Nevertheless, it is important to acknowledge the limitations of this study. First,
the patient population was derived from a single institution, which may limit the
generalizability of the findings. Surveying patients from multiple centers was not
feasible due to ethical and logistical constraints, including the need for local approvals
and controlled patient access. However, the surgeon sample included both national
and international participants—from countries such as France, Czech Republic, United
Kingdom, and the United States—offering a broader view of training backgrounds and
aesthetic values. Conversely, only 11% of the specialist sample could be classified
as highly specialized in autologous breast reconstruction, having performed over 300
cases. This low proportion may skew the findings toward less experienced perspectives,
which may not fully represent the practices and priorities of highly specialized surgeons.

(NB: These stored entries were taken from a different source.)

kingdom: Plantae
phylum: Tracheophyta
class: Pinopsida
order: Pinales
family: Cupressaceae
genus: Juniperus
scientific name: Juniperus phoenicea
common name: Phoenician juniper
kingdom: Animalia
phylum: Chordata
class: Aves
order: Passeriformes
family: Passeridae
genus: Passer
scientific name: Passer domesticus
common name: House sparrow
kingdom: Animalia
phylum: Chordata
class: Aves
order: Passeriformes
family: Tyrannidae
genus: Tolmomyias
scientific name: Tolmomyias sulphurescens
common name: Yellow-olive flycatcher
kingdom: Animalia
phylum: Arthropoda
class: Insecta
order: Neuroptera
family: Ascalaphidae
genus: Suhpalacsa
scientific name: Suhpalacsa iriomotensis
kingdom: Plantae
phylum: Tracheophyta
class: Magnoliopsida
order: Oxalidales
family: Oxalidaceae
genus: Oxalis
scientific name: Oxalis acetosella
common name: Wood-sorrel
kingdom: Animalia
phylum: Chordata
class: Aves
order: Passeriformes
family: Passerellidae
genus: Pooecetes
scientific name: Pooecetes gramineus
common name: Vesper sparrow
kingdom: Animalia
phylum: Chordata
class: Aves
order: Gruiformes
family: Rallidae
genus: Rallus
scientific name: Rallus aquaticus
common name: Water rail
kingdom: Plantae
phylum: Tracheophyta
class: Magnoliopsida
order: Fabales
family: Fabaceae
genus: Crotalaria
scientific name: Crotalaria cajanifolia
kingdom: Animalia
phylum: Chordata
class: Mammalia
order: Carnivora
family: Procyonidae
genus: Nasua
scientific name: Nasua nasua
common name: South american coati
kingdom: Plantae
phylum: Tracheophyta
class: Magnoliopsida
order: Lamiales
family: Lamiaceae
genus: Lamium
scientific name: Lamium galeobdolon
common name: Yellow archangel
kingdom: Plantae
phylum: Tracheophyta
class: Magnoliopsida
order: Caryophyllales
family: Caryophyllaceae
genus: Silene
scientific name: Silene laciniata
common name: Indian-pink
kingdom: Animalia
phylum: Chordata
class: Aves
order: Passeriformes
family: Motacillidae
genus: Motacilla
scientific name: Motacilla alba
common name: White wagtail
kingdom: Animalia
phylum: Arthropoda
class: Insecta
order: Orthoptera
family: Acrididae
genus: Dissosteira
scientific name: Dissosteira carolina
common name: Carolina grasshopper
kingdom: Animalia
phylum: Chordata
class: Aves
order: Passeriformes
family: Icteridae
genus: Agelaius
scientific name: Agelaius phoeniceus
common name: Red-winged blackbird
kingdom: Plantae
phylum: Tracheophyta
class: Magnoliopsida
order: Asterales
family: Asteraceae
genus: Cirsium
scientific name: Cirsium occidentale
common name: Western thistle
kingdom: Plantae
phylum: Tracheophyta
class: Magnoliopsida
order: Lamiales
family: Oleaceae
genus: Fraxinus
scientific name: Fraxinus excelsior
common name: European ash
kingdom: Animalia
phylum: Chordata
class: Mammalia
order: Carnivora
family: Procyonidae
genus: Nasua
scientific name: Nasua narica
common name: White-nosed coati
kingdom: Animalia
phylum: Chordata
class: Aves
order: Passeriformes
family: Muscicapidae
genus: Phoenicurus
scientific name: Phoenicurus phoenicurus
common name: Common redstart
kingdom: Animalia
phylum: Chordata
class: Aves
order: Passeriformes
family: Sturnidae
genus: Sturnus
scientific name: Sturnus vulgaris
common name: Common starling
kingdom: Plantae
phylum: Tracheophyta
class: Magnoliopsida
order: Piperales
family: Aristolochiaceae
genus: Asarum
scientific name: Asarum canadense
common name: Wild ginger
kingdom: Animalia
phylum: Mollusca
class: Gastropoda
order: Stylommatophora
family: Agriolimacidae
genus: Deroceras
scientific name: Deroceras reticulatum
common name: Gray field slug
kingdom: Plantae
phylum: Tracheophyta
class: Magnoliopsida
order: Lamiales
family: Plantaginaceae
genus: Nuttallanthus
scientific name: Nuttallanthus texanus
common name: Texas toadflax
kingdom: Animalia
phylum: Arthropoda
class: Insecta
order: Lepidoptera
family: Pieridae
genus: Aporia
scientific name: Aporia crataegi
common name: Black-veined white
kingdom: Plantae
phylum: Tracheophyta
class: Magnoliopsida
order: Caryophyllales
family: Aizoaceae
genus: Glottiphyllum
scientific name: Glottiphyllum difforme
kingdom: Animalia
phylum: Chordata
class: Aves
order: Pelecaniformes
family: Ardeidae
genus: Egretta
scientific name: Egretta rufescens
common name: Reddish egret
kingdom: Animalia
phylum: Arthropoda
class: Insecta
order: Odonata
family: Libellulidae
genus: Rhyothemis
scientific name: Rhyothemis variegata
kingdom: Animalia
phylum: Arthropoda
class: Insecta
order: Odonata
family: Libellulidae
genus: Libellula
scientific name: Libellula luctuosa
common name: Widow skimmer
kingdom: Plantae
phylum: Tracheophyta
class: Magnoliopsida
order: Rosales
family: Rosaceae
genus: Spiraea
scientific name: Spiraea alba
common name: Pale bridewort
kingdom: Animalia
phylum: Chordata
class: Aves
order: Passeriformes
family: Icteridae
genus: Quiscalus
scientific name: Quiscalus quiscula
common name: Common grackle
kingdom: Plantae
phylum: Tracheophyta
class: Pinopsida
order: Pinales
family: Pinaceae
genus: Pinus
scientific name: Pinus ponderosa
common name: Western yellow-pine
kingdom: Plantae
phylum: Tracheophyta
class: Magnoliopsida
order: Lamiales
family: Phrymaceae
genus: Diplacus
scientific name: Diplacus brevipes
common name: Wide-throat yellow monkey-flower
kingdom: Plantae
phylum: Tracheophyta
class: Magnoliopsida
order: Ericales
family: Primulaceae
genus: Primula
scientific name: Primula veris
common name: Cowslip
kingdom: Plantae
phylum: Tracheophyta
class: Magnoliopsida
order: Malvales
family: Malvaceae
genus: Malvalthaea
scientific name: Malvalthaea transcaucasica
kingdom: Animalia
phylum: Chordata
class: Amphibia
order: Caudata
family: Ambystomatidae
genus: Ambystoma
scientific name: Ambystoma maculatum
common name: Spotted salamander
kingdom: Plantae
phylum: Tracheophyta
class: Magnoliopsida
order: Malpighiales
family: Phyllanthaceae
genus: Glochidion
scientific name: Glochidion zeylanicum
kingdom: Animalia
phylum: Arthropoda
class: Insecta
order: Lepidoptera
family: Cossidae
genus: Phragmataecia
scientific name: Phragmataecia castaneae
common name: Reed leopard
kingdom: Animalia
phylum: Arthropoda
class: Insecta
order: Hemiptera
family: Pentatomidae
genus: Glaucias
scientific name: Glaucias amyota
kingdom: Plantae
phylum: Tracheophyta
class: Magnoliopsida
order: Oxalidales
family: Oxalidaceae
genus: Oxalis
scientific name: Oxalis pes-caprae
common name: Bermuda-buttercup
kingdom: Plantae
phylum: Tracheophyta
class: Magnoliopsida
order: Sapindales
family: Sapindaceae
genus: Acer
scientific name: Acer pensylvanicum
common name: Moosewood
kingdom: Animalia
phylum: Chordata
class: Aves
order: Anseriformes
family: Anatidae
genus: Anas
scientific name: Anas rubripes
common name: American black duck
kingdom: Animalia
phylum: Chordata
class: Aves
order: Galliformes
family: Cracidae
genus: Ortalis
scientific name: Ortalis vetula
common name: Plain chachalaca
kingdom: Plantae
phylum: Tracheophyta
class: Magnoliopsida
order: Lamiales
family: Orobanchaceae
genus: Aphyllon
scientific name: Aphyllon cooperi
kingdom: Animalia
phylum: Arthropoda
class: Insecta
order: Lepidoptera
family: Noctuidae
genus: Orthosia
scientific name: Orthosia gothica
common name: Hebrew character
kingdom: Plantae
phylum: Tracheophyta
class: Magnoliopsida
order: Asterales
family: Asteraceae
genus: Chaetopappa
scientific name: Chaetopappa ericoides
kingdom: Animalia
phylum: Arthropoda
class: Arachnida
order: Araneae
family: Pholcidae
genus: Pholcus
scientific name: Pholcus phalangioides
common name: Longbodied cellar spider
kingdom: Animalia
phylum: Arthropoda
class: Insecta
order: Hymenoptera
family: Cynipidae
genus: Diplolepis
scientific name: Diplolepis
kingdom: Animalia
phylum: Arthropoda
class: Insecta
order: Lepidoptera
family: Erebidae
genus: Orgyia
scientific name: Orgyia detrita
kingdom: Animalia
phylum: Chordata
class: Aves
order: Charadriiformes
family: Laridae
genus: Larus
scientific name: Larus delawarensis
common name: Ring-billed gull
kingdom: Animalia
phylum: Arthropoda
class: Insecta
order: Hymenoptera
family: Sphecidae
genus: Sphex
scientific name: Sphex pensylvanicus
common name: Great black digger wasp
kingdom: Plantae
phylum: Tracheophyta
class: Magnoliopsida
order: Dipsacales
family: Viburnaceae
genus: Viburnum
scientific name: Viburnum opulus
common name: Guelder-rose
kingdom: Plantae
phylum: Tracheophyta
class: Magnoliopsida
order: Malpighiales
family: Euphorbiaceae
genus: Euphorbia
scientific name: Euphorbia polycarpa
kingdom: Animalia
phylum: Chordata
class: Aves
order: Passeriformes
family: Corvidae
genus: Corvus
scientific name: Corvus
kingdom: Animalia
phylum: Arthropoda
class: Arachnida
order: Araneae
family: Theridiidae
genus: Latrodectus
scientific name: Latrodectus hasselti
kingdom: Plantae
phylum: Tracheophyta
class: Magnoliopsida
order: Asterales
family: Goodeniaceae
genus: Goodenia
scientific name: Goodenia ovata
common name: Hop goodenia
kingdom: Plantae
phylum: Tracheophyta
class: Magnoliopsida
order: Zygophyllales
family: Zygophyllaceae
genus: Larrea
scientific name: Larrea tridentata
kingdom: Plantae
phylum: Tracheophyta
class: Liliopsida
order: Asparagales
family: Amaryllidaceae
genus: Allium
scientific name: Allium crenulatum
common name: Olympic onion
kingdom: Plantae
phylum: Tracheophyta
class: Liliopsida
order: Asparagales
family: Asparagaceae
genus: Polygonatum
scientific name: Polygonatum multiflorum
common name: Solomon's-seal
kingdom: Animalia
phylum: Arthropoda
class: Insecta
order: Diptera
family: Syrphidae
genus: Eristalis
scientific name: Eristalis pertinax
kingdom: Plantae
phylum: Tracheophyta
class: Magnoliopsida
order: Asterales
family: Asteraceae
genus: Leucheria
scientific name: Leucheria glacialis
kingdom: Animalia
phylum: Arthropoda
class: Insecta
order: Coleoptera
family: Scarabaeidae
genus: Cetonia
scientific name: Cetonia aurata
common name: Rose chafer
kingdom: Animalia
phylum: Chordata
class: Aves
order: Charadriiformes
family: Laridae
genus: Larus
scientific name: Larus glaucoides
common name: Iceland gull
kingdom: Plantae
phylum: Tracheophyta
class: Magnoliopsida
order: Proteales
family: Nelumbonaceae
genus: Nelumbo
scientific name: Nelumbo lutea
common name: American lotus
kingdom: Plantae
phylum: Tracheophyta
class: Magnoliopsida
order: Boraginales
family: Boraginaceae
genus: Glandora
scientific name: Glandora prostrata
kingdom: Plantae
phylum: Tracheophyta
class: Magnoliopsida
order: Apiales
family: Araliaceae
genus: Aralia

Finally, and most importantly, a major limitation is the potential selection bias,
as only postoperative patients were surveyed, making their responses potentially influenced
by their satisfaction or dissatisfaction with their outcomes, despite efforts to focus
the survey on preoperative expectations. Future studies including preoperative assessments
could help validate these findings.
Conclusion
This study contributes to the field of autologous breast reconstruction by generating
evidence on patients' aesthetic priorities when they decide to undergo autologous
abdominally based breast reconstruction, aiming to support a more personalized and
patient-centered approach. Understanding these preferences can help surgeons better
align their surgical goals with patients' expectations, potentially improving satisfaction
with aesthetic outcomes. While all groups agree on symmetry as the most important
factor of the reconstruction, patients assign higher importance to a range of aspects,
among which sensitivity stands out. This priority, which currently receives less focus
from surgeons, suggests that a holistic approach to reconstruction is essential to
meet patient expectations. The fact that more experienced surgeons do adopt strategies
to sensitize the reconstructed breast proofs its significance. Our findings suggest
that incorporating a structured preoperative counseling session, explicitly addressing
functional outcomes such as sensitivity and aesthetic goals like symmetry and texture,
may improve patient satisfaction and alignment of expectations.